I’m not sure what you mean by that. The original problem laid out that the angle will never be more than 180 degrees. This solution assumes that, so we don’t have to deal with finding the furthest apart pairs, but can just take the min and max.
The trick with using the magnitude instead of the angle also still works, but the magnitude is not
v1.X * v2.X + v1.Z * v2.Z
but
local v = v1-v2
local magnitude = math.sqrt(v.X^2 + v.Z^2)
Provided there is no Y component (though it would be easy to account for).
Since we just care about ordering highest to lowest, the heaviest operation in there (the square root) is not needed.

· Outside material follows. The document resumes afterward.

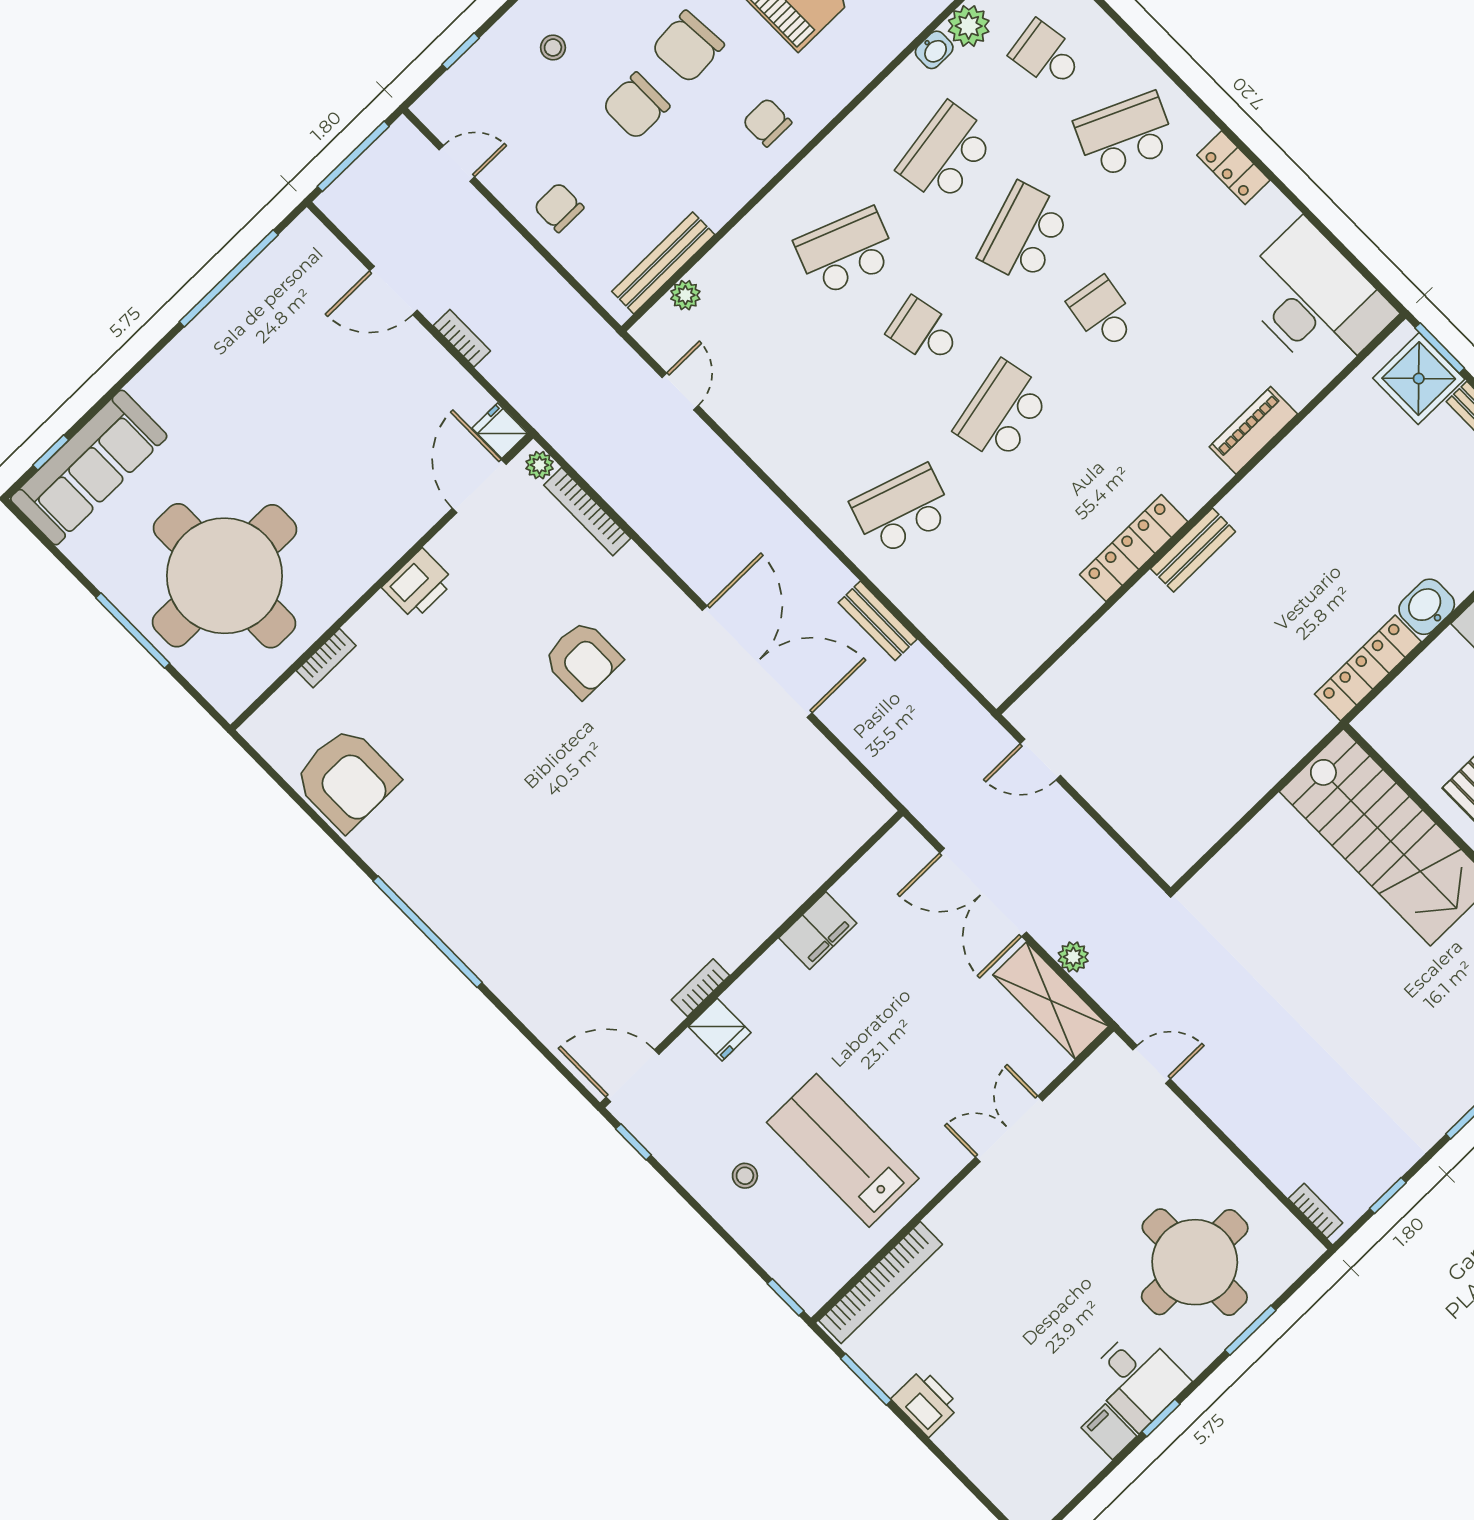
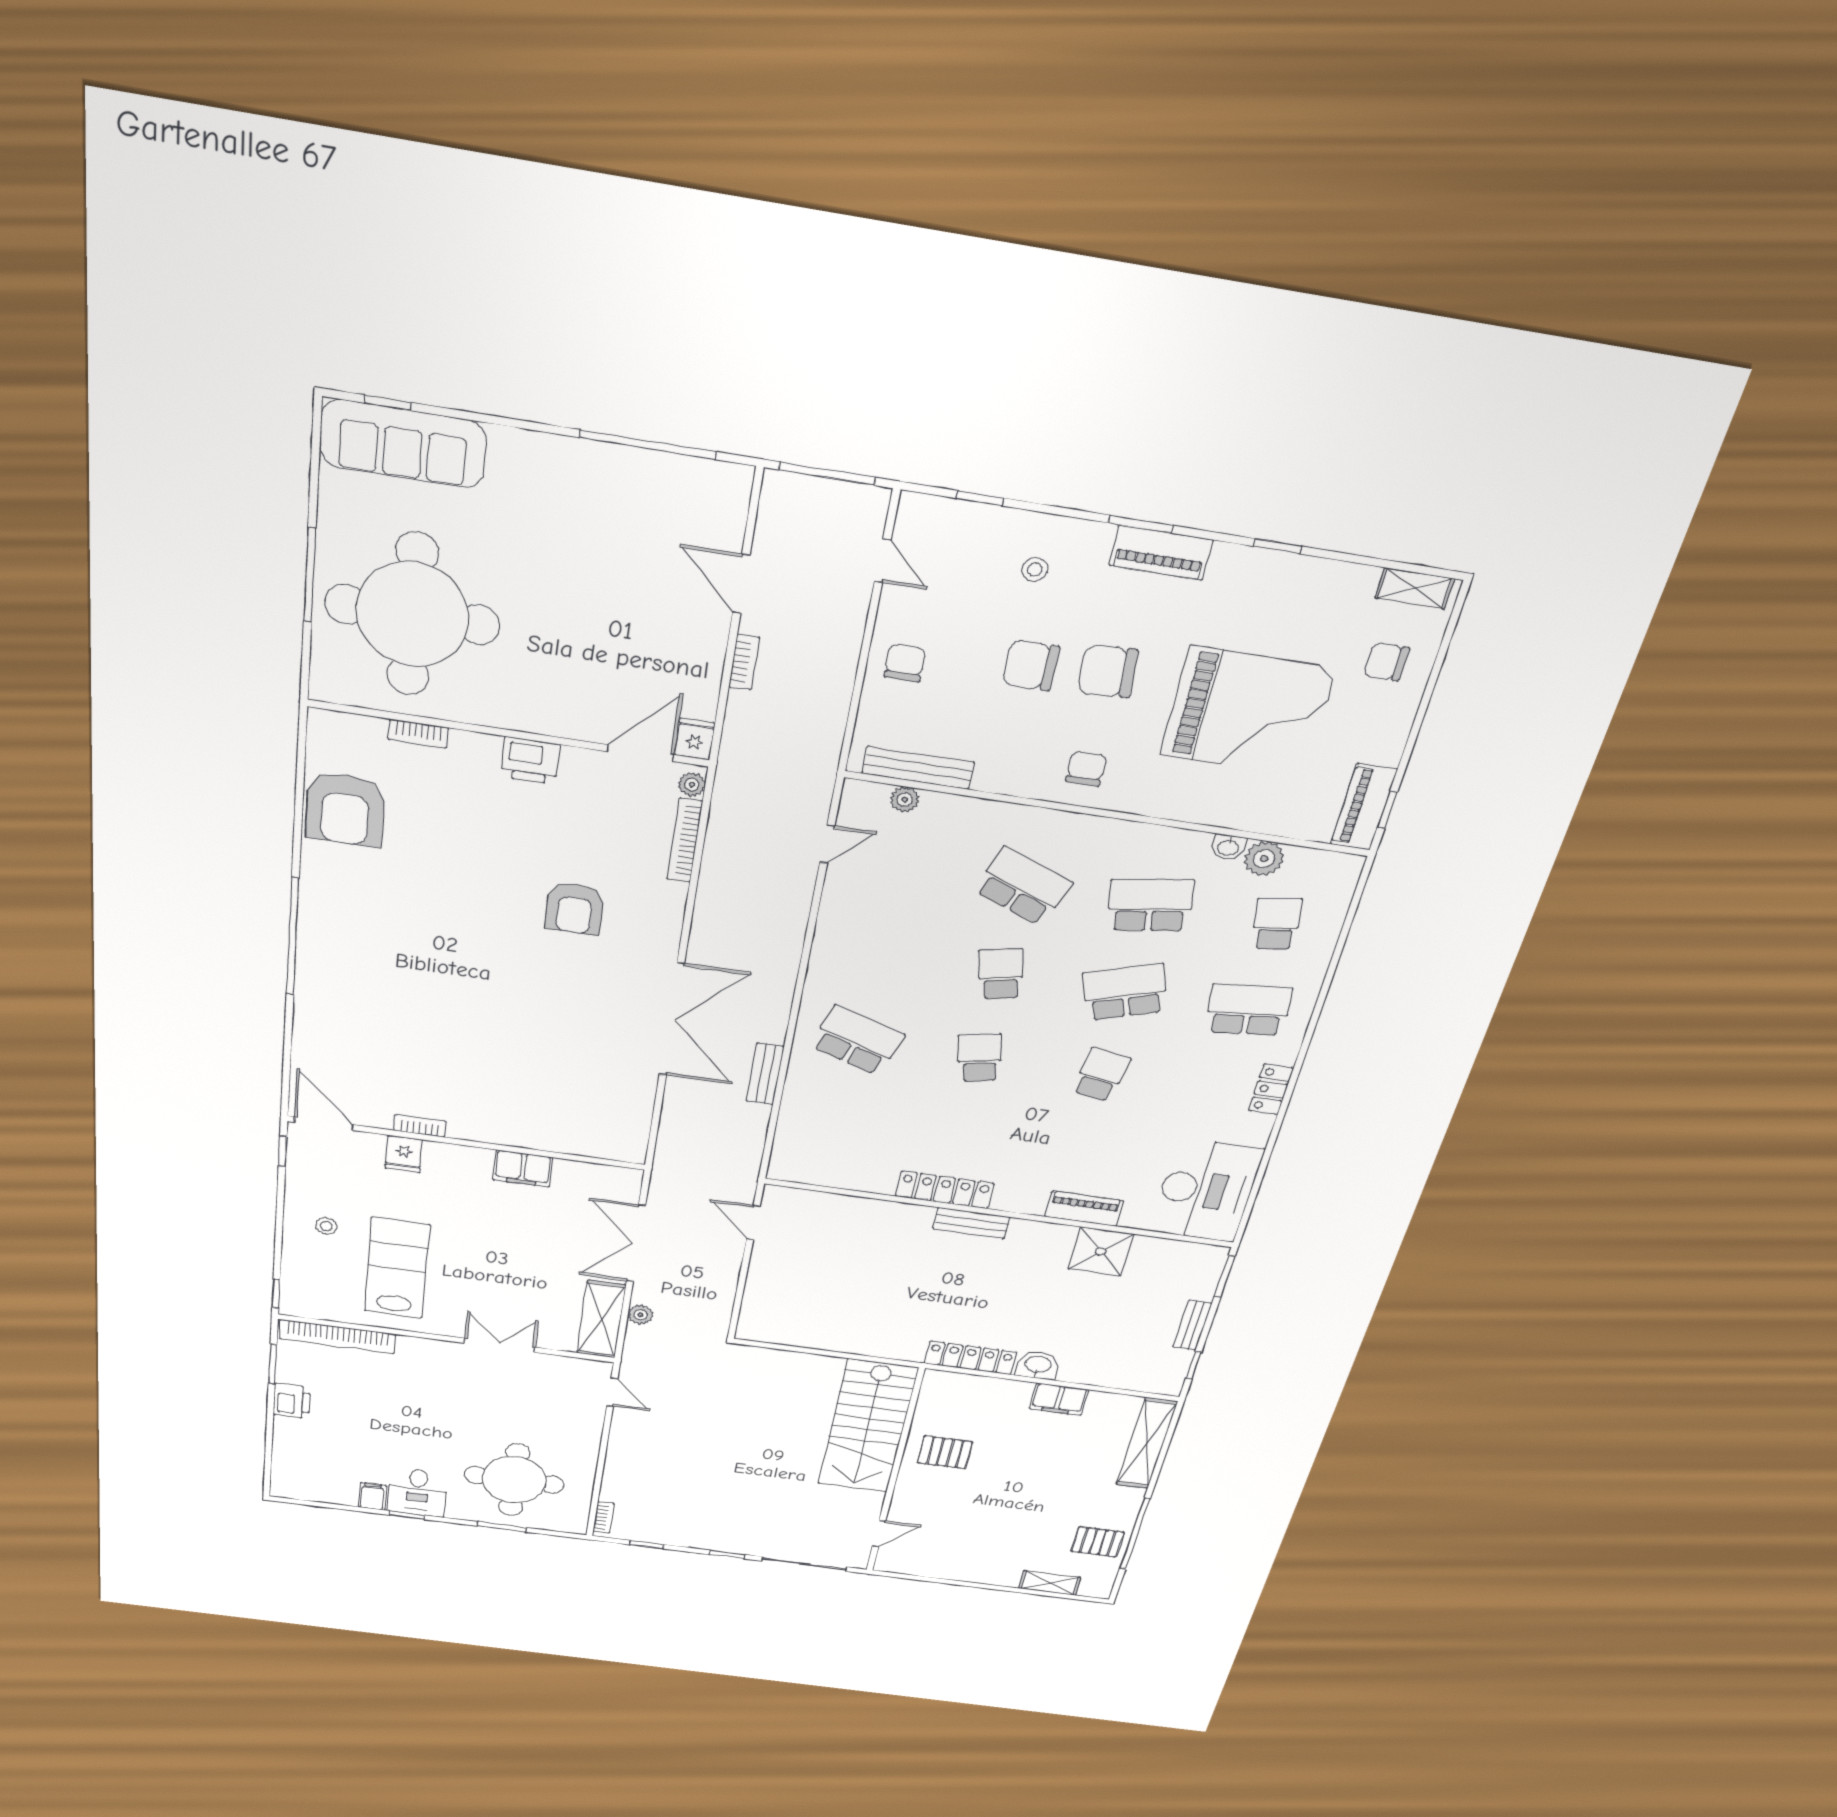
school desk: (1125, 135) -> (1248, 1010), turned -30
shower: (1419, 379) -> (1101, 1251), moved
school desk: (1002, 412) -> (980, 1058), width x0.54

The unit vector of the cross product indeed should be [0,1,0] or [0,-1,0] on a horizontal plane, unless the input vectors point in exactly the same or opposite directions, which would give [0,0,0]. The cross product is defined as
cx = v1.Y*v2.Z − v1.Z*v2.Y
cy = v1.Z*v2.X − v1.X*v2.Z
cz = v1.X*v2.Y - v1.Y*v2.X
local cross = Vector3.new(cx, cy, cz)
But since we only need the Y component, we don’t need to call the whole :Cross() function.
But as mentioned, I probably wouldn’t do that, since the original solution is more general. If later you want to compare vectors in vertical planes, you would have to undo the optimizations and rethink the whole problem. While even with a lot of vectors, the gain would probably be minimal: percentually yes, but in absolute numbers, no one will ever notice the difference. A more important difference that is noticed is the hours of dev time needed to work with the code later when maintenance or updates are required. Though I mean this more as a general rule than specific to this problem.